In his book Hard Travel to Sacred Places, Rudolph Wurlitzer recounts his 1993 trip to the Angkor ruins. He and his wife had exactly one lodging choice, the Grand Hôtel D'Angkor. Nothing but its name was grand. According to Wurlitzer, Siem Reap "has the run-down, desultory air of a frontier town.... There are no phones or public transportation... and the electricity is constantly going off and on." While Wurlitzer tours Angkor Wat, he hears gunshots from the woods -- 'bird hunters', his nervous guide tries to reassure him.
History, like violence, moves swifter than we think. In 1993, the Khmer Rouge still controlled the Siem Reap sruk (political district), and almost no one claiming sanity risked a trip to Angkor. As late as 1998 errant guerillas were still kidnapping and killing tourists. But Angkor has changed. In 1999, an estimated 60,000 people visited; in 2001, when I went, that number quadrupled. It will probably do so again well before 2010, the year the Cambodian government aims to ring up a million visitors to the temples. In December 2002, the New York Times reported that the opera tenor José Carreras starred in a gala fundraiser, singing amid Khmer apsara dancers under laserlights, right in front of the hulking majesty of Angkor Wat. For $1,500, you could nibble a chocolate-macadamia tart and watch this spectacle, then go back and wallow in your room at Le Grand Hôtel D'Angkor, which has been restored to match the opulence of its name and now costs $300 a night.

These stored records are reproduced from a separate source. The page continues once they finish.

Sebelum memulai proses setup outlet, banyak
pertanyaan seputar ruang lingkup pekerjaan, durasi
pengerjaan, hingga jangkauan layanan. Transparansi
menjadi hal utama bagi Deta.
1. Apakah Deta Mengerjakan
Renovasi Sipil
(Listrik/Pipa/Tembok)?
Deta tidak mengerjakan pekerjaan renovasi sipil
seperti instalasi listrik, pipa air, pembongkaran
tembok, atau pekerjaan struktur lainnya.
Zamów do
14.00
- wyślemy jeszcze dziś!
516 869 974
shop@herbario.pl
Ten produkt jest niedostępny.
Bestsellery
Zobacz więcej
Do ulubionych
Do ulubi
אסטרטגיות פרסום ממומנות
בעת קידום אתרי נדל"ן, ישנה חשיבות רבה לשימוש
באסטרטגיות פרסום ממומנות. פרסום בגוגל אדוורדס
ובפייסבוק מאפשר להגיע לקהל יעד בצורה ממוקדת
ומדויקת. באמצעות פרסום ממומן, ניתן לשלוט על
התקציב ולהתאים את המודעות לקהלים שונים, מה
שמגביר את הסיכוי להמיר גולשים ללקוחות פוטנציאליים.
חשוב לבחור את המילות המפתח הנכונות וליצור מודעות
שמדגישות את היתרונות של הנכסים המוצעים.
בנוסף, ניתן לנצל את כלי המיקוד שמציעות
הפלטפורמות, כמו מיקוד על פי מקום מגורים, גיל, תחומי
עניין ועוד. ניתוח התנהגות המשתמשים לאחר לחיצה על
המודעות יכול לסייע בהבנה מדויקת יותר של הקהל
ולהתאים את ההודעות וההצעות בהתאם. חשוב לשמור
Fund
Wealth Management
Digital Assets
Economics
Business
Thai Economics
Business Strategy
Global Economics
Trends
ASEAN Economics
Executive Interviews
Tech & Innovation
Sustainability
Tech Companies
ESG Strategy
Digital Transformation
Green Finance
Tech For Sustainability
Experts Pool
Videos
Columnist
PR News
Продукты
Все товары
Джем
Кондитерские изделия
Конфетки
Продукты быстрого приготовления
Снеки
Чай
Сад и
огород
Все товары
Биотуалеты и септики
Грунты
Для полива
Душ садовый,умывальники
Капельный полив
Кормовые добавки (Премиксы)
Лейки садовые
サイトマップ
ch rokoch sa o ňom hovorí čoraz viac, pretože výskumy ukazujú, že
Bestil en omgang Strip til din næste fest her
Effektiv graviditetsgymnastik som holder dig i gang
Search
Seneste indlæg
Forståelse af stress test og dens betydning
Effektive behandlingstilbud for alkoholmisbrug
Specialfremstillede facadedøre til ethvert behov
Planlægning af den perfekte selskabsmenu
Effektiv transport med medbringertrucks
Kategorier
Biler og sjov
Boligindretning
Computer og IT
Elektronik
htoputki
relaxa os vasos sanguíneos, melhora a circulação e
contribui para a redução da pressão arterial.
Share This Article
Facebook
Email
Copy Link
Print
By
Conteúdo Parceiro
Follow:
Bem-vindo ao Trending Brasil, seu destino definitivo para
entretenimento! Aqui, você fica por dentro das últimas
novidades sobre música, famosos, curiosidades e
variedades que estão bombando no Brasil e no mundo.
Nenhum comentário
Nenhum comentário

On my third day at Angkor, I asked my driver about visiting one of the remotest temple sites. He said it would cost more than double the $8 daily rate I'd been paying him, in order to buy "protection." But that was the only sniff of danger I got except for the standing caution about land mines and beaten paths. Amenities abounded in Siem Reap: lodging options ranged from one to five stars; Western-style bars and restaurants clogged every block; and the clusters of idling cabs and motos for cheap hire on every street corner obviated the need for public transportation. Google retrieves 21,000 sites for the search string 'Angkor Tours'. There is angkor.com, angkors.com, angkoradventure.com -- and my (least) favorite, Angkor Dirt Bike Tours, which offers, among other dubious adventures, "Bokor Rally Raid and Rave."
The area around Angkor has hosted some of Cambodia's longest and worst strife. Thailand has tried to annex the province for centuries, in order to grab both the temples and the land around it. Later, the French-Japanese title squabble focused on the Angkorean jewels. In the early 1970s, Pol Pot's forces seized the area, and used it as the base for their assault on the country; Siem Reap remained the Khmer Rouge's final stronghold for years after the regime's official demise, rife with bandits and terrorism. With this fresh and furious march of tourism right behind centuries of violence, Siem Reap feels explosive and unstable: precisely like a frontier town, except we're not seeking gold in the hills (we bring our own) but sacred temples. History may run swift, but character lags behind it. Wurlitzer's Siem Reap -- "run-down, desultory" -- matched mine, despite the siege of prosperity.